Start of Block

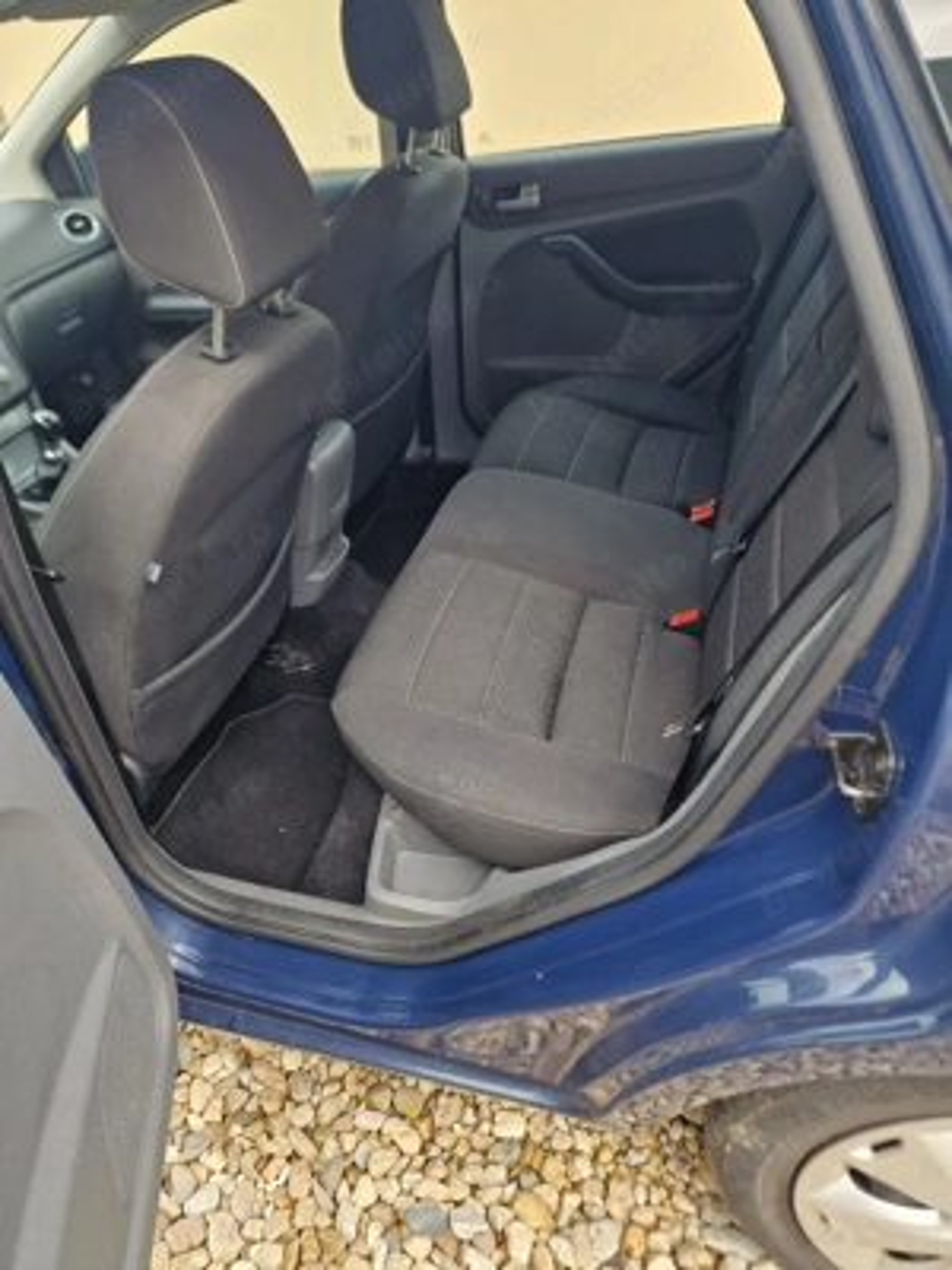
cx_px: 476
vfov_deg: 73.9
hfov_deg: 58.9
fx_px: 843
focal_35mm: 23
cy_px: 635
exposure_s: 1/182
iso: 64
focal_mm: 6.4
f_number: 1.8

End of Block

Exercise
Write the full listing out again with every line unchanged, but include no pictures.

Your solution
cx_px: 476
vfov_deg: 73.9
hfov_deg: 58.9
fx_px: 843
focal_35mm: 23
cy_px: 635
exposure_s: 1/182
iso: 64
focal_mm: 6.4
f_number: 1.8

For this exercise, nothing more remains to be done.